It was, quite obviously, big news when President Barack Obama came to town last week. Even the Bangor Daily News sent a pair of reporters to explore the Portland Expo, while the New York Times sent a correspondent across the street, where health care was actually being delivered to those in need.
Gallons of ink were spilled writing about Obama’s visit, the politics of his health-care package, and the Tea Partiers across the street with bells to “let freedom ring” (even though some of them admitted the din was annoying), but it took the sense and presence of mind of an outside publication to look the other way — to see that the story was not Obama, but was the people the health-care package is intended to help. Sadly for an industry that keeps chanting “local local local,” the national view was sharper, clearer, and ultimately more satisfying.
When newspapers that are struggling for existence claim to provide information nobody else does, they need to keep in mind that it also has to be information someone actually cares about.
Of course, when the president comes to town, there’s lots of excitement and hoopla, especially when he’s coming to thank the local representatives for their votes on reform and to pressure the local senators to be wary of their party’s growing efforts to repeal it. (There’s also a whole lot of overtime pay for police officers — though nobody, until now, has reported that the exact amount will be available on Wednesday.)
And indeed the local media did a decent job of covering the goings-on inside the Expo, with Obama’s supporters, as well as outside, where more supporters demonstrated, as did opponents of the president and his policies.

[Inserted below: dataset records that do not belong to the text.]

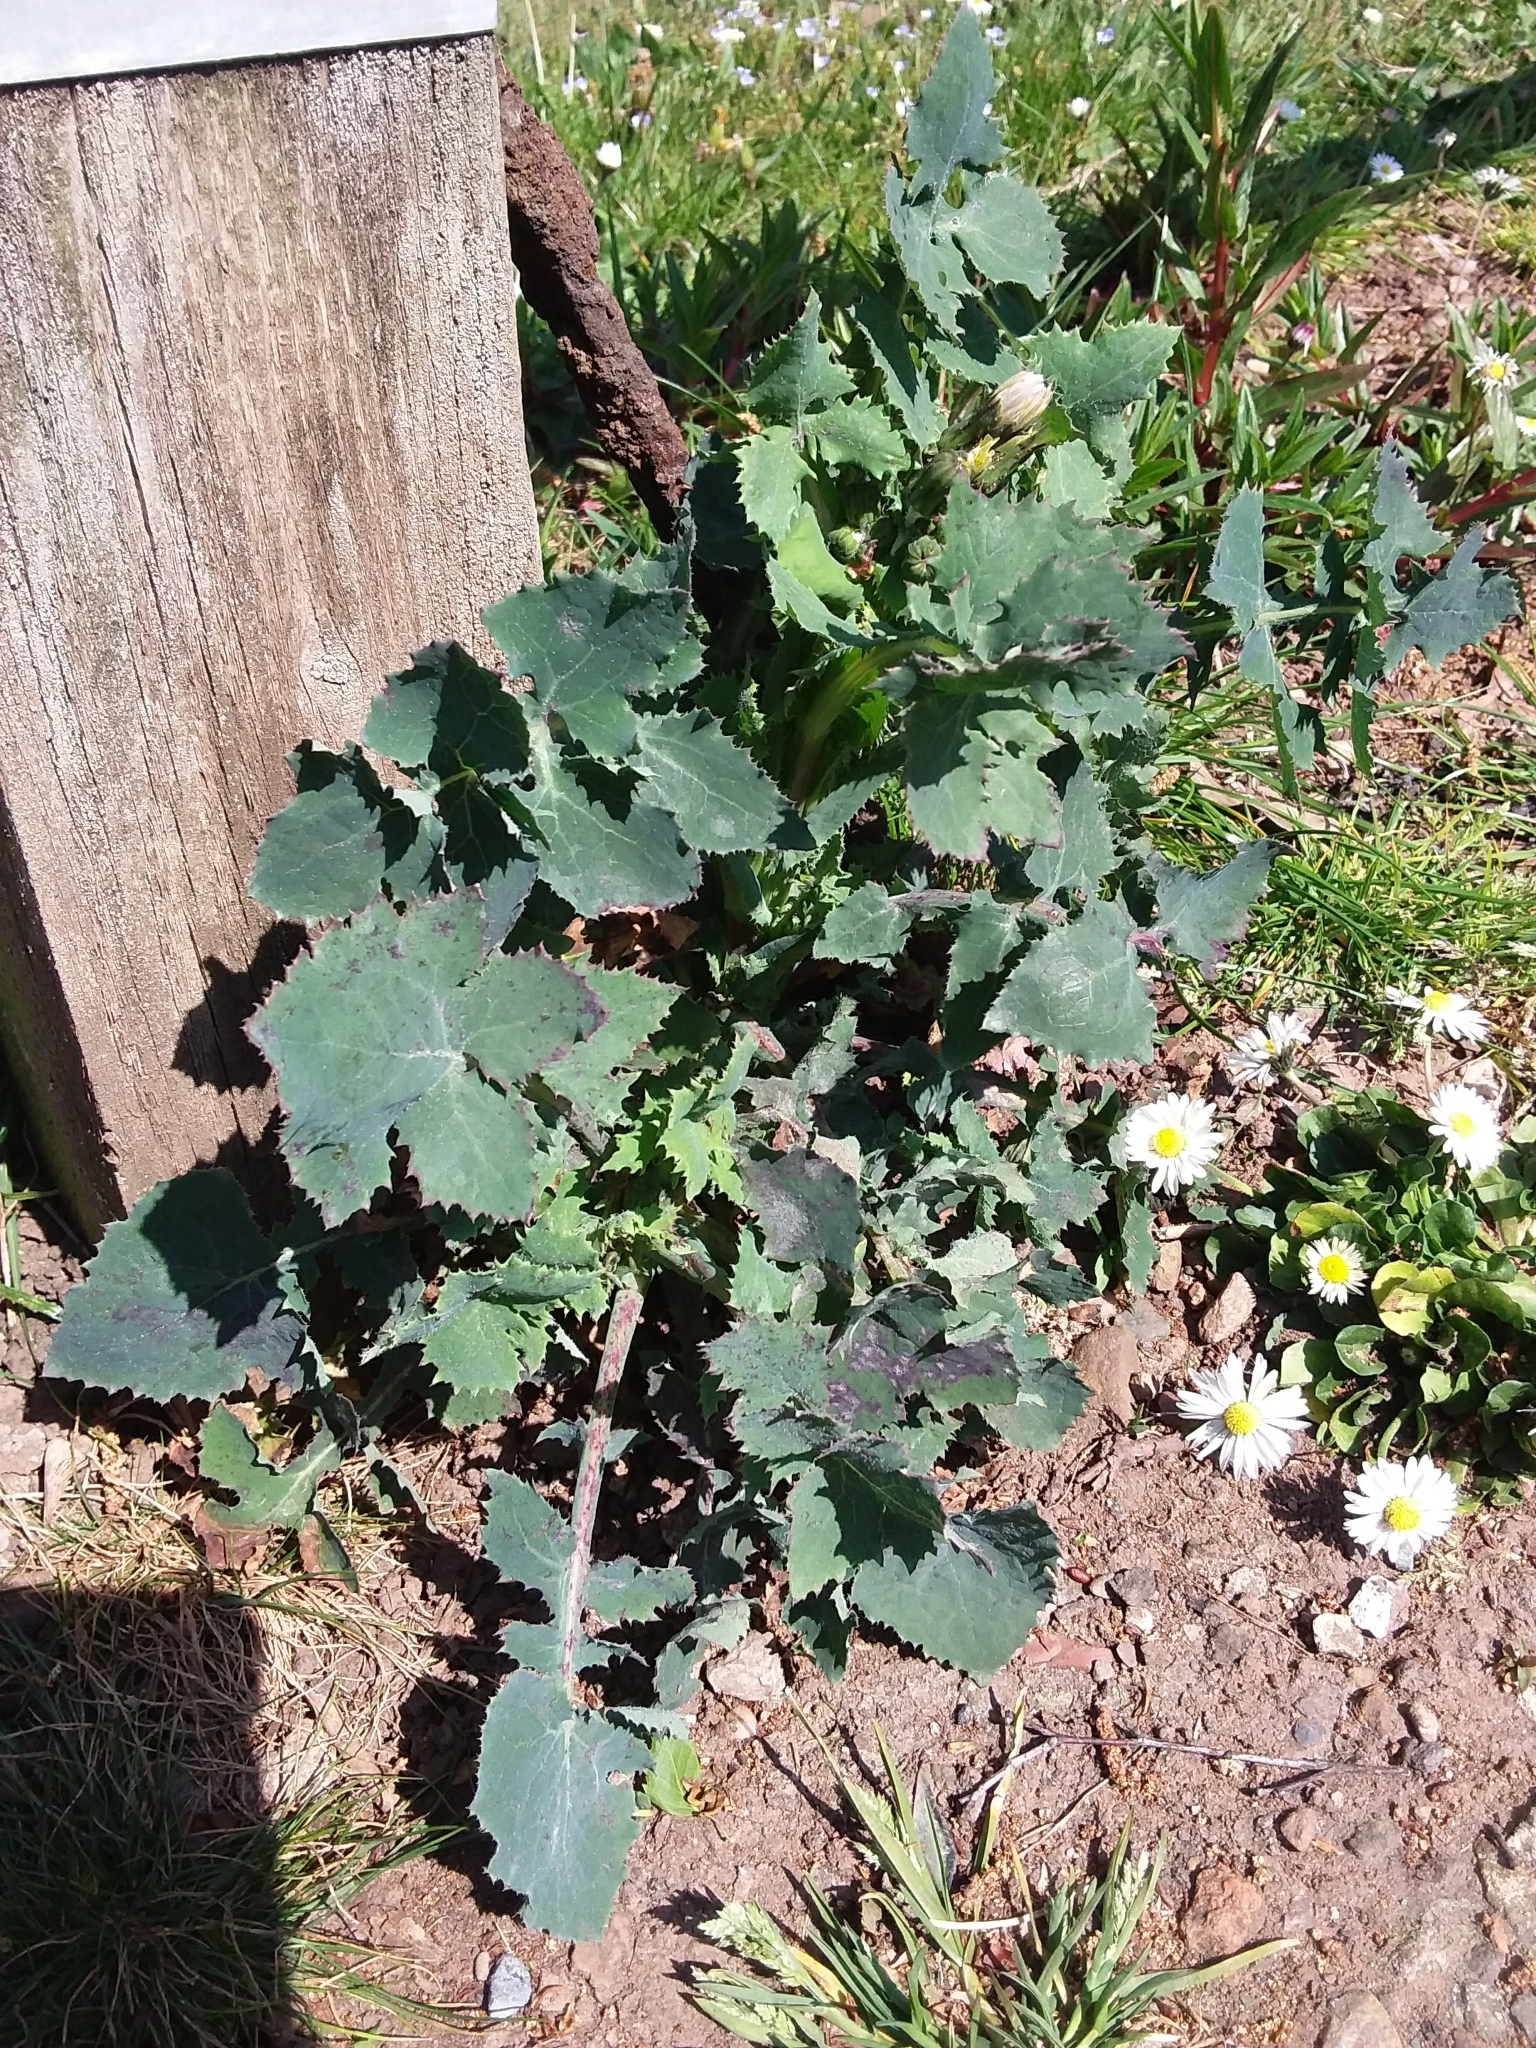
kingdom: Plantae
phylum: Tracheophyta
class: Magnoliopsida
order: Asterales
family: Asteraceae
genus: Sonchus
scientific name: Sonchus oleraceus
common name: Common sowthistle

Unsurprisingly, the Portland Press Herald did the most voluminous job, publishing eight related stories on the day after visit — detailing (among many other factoids) the Maine connections of the helicopter pilot who flew Obama into the Portland Jetport, the long waits to be in the audience, the disappointment of some who were not allowed in, the unsubstantiated and unchallenged complaints of the Tea Partiers protesting outside, the excitement of a Portland Red Claws player who got tickets to the event, the gifts that Governor John Baldacci — and a Fort Kent man — offered the president, and even a vague note that the Secret Service “took over” a building at the Jetport as part of the visit’s security precautions. There was a political-reaction piece in which Republican Senator Olympia Snowe revisited her recurring unspecific gripes about the bill, which she helped craft but ultimately voted against. There was also an “analysis” piece that did synthesize points from various sources and events, but nevertheless failed to add substantively to the debate that has occurred non-stop for months now.
For analysis, the place to go was a short article in the Christian Science Monitor by Portlander Colin Woodard, which offered the political explanation with a clarity everyone else lacked: “Obama won’t win any elections for Democrats this fall by coming here. ... But if the White House was looking for friendly turf in a rural, relatively poor, and overwhelmingly white state, it chose the right place,” noting that Democrats run state government and are only opposed in Portland’s city government by the left, not the right.
And for real impact, it was the Times’s piece (Dan Barry’s “Health Care For All, With Obama Down The Street”) that described the dire needs facing many Americans with no health insurance coverage, discussed what was already being done (under the stimulus package) to help fix the country’s broken health-care system, showed the changes already wrought from those changes, and suggested developments that might occur as a result of the reform bill.
It can indeed be very hard to see the forest for the trees. But if you report on the trees and not the forest, your audience knows the difference.